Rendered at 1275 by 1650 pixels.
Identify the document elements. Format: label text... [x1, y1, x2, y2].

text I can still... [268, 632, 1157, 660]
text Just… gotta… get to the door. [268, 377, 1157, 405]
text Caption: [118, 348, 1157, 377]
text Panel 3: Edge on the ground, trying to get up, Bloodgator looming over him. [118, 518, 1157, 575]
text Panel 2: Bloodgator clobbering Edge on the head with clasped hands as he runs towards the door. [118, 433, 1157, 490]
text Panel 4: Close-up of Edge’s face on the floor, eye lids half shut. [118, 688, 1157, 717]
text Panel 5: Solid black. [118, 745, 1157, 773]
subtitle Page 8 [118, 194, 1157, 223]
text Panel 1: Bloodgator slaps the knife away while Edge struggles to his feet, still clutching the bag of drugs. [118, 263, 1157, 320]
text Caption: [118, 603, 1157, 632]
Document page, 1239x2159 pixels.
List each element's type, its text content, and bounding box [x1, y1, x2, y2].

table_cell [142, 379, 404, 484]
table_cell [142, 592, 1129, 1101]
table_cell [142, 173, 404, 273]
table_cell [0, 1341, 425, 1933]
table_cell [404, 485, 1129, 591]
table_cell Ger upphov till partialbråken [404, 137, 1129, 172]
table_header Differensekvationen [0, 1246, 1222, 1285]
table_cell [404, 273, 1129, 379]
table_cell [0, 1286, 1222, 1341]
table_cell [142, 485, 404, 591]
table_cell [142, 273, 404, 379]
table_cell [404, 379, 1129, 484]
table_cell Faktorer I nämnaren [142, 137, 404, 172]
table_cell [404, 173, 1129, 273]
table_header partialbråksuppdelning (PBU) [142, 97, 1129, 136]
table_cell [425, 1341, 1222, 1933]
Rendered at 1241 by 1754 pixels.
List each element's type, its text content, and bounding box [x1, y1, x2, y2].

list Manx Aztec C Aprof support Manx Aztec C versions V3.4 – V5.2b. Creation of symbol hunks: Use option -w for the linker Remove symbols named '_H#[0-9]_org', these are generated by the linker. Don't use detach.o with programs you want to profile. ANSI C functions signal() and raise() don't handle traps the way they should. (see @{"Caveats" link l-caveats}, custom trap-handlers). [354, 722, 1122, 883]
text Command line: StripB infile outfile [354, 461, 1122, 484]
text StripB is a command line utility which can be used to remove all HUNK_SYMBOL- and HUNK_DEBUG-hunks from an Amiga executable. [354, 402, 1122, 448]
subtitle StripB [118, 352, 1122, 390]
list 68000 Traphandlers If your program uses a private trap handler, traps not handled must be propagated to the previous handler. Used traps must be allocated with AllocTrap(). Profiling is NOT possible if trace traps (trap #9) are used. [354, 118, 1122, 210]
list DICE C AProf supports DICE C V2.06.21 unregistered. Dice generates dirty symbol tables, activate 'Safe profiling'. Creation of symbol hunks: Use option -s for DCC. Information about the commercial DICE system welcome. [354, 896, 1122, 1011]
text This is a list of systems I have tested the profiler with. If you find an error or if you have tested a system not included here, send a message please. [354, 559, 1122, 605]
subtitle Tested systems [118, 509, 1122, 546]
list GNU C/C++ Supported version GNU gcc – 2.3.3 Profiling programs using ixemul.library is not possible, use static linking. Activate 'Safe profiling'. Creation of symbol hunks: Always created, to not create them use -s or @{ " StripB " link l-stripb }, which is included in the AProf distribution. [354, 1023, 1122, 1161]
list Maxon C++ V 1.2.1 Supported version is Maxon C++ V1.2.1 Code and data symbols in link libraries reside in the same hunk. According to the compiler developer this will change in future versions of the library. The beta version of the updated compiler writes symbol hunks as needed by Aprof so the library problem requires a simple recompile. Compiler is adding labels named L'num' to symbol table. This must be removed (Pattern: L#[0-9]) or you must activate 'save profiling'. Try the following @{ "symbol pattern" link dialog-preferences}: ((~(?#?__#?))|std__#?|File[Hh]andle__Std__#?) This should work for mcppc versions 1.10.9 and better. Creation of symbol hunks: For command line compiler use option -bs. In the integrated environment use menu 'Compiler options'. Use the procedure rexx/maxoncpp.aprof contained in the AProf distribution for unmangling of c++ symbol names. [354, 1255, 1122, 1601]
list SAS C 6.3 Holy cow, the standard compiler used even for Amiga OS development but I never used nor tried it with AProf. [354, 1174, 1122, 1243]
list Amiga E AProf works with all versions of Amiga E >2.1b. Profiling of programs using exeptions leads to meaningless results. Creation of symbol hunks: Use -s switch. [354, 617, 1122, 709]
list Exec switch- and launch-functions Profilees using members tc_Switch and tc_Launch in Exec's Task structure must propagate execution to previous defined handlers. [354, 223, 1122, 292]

What is required:
Rewrite the lines, starting at the first one and ending at the one containing "Identify the document", as a Markdown table with the columns No. and Line, leaving out blank lines.

Answer to this task:
| No. | Line |
|---|---|
| 1 | Rendered at 1275 by 1650 pixels. |
| 2 | Identify the document elements. Format: label text... [x1, y1, x2, y2]. |